Aperto il libro ove tutto fu scritto, - il giudice seguendo il suo rescritto - giudicherà del mondo ogni relitto.
Assiso Cristo sopra il gran tumulto, - si svelerà tutto quel che fu occulto, - né rimarrà nessun peccato inulto.
Che potrò dire, misero ch’io sono? Ricordati, Gesù, del tuo soggiorno, - che fui cagione anch’io del tuo ritorno: - non mi perdere in quell’estremo giorno!
Per cercarmi e salvarmi fosti lasso, - mi redimesti in Croce e dentro il sasso: - fa che tanto travaglio non sia casso!
O giudice di giusta punizione - donami in grazia la tua remissione - anzi il dì che dovrò render ragione.
Gemo che mi conosco peccatore: - la colpa empie il mio viso di rossore: - perdona o Cristo il tuo supplicatore!
Tu che Maria di Maddala assolvesti - e al ladro il Paradiso promettesti - anche a me la speranza concedesti.
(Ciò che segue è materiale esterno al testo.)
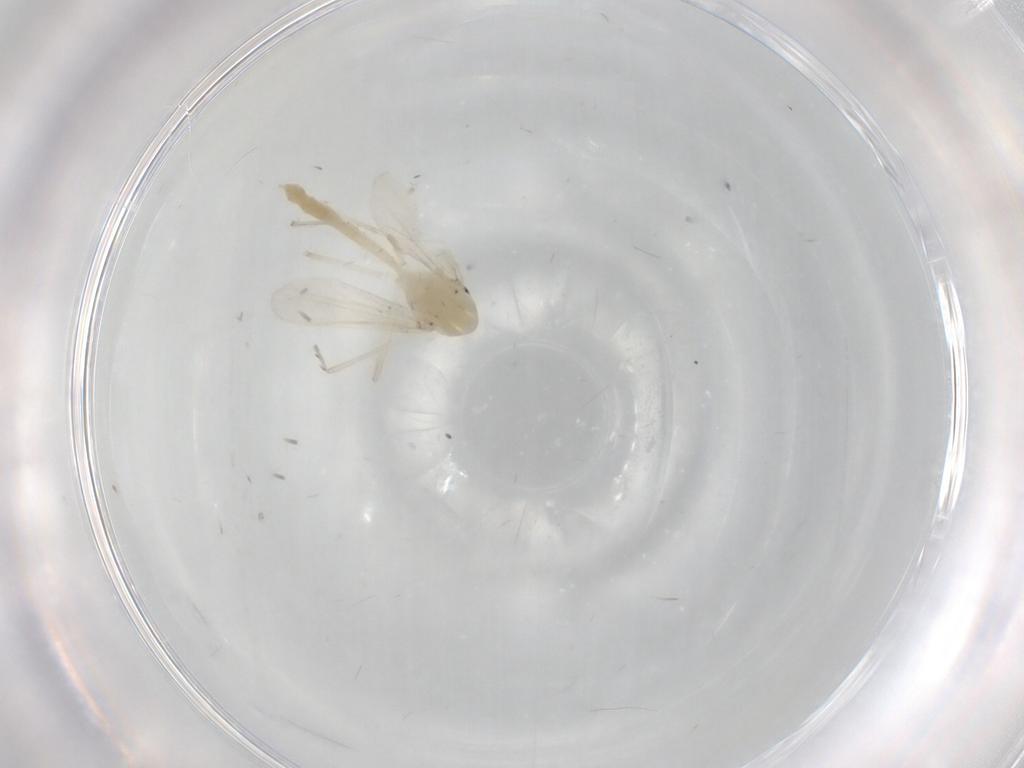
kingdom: Animalia
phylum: Arthropoda
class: Insecta
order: Diptera
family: Chironomidae
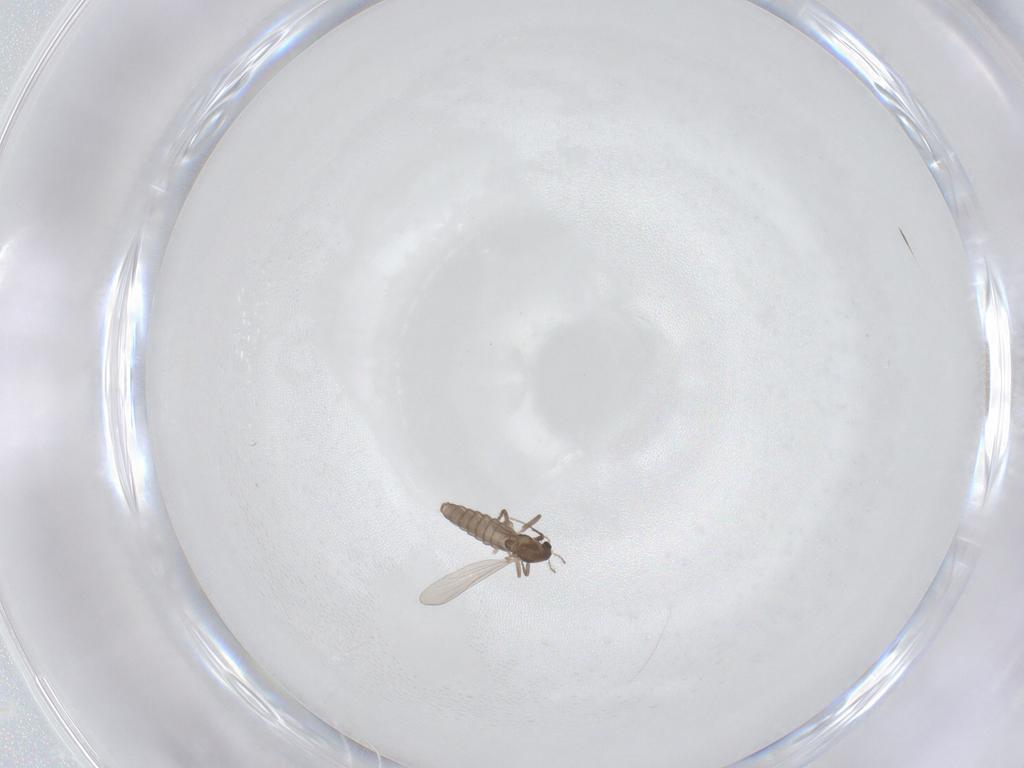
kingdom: Animalia
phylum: Arthropoda
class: Insecta
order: Diptera
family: Chironomidae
E s’anco il mio pregar non fosse digno - non volere o Signor buono e benigno - ch’io bruci al fuoco eterno del Maligno.
Confusi resteranno i maledetti - nelle cocenti fiamme avvolti e stretti: - chiama me tra i gloriosi benedetti!
O giorno lagrimoso di spavento - quando risorgerà dal bruciamento - il reo per sostener giudicamento!
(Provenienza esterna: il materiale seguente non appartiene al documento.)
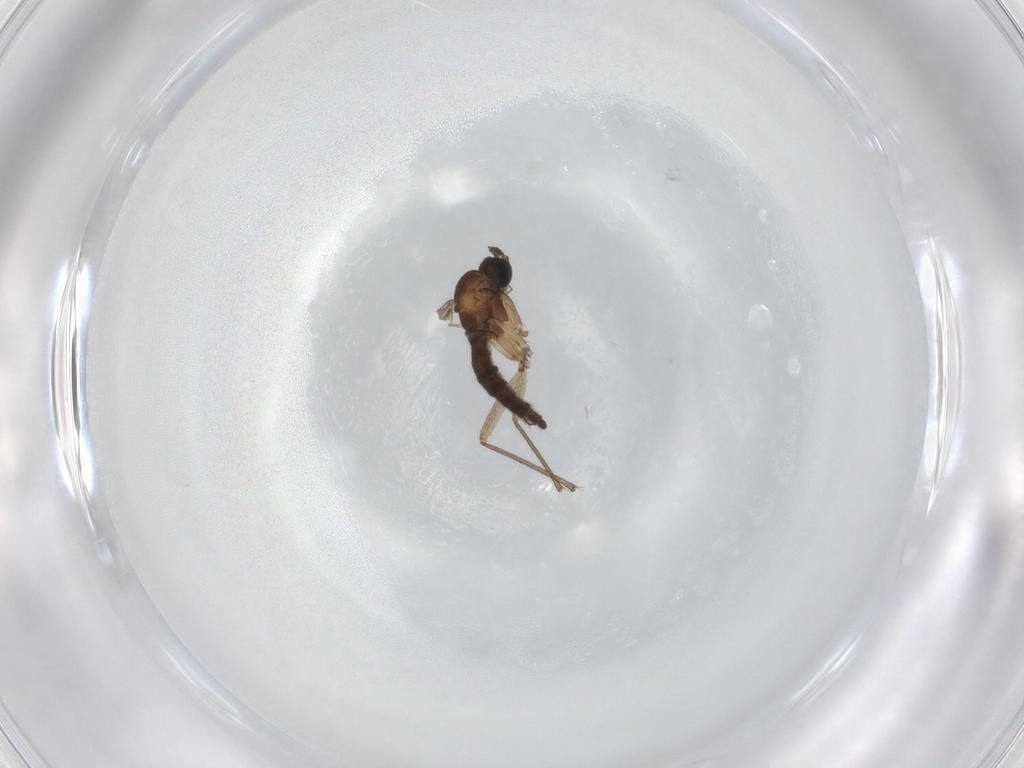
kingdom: Animalia
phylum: Arthropoda
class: Insecta
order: Diptera
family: Sciaridae
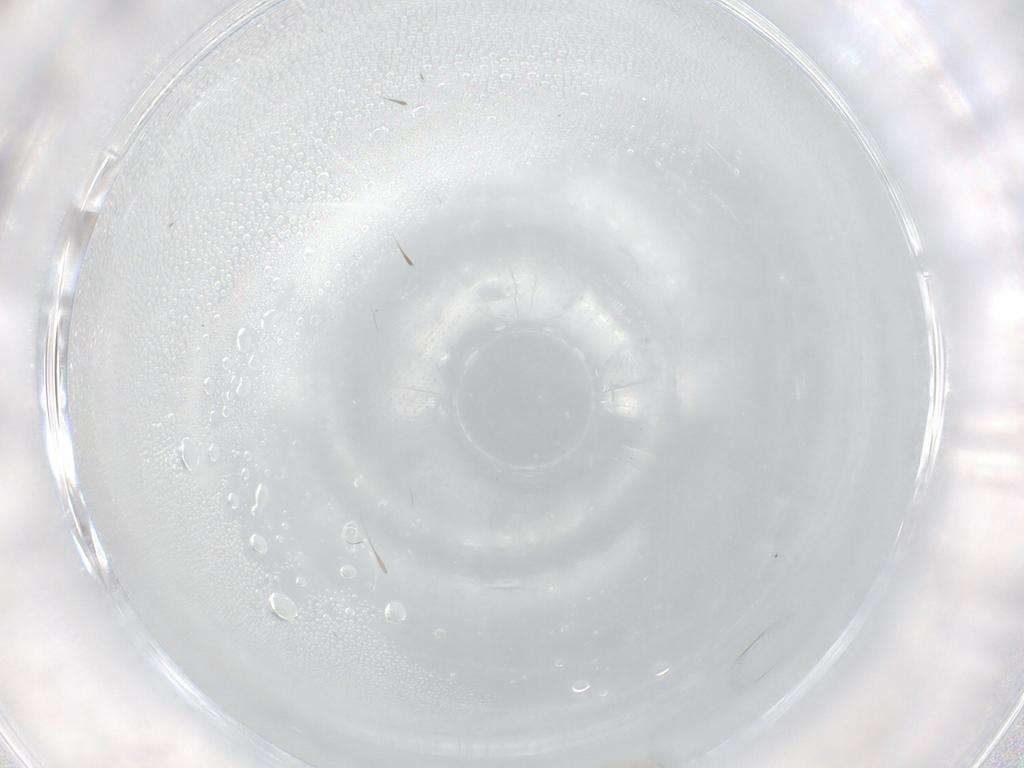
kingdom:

Santo, santo, santo, il Signore Dio dell’universo. I cieli e la terra sono pieni della tua gloria. Osanna nell’alto dei cieli. Benedetto colui che viene nel nome del Signore.
La luce eterna splenda ad essi, o Signore, con i tuoi santi in eterno poiché tu sei misericordioso.
Parole di Speranza e Conforto
La preghiera per i defunti è un atto di amore e fede che trascende la morte. Come affermato da Sant'Agostino: "Una lacrima per i defunti evapora. Un fiore sulla loro tomba appassisce. Una preghiera per la loro anima la raccoglie Iddio." Questa riflessione sottolinea il valore spirituale e duraturo della preghiera rispetto ai gesti materiali.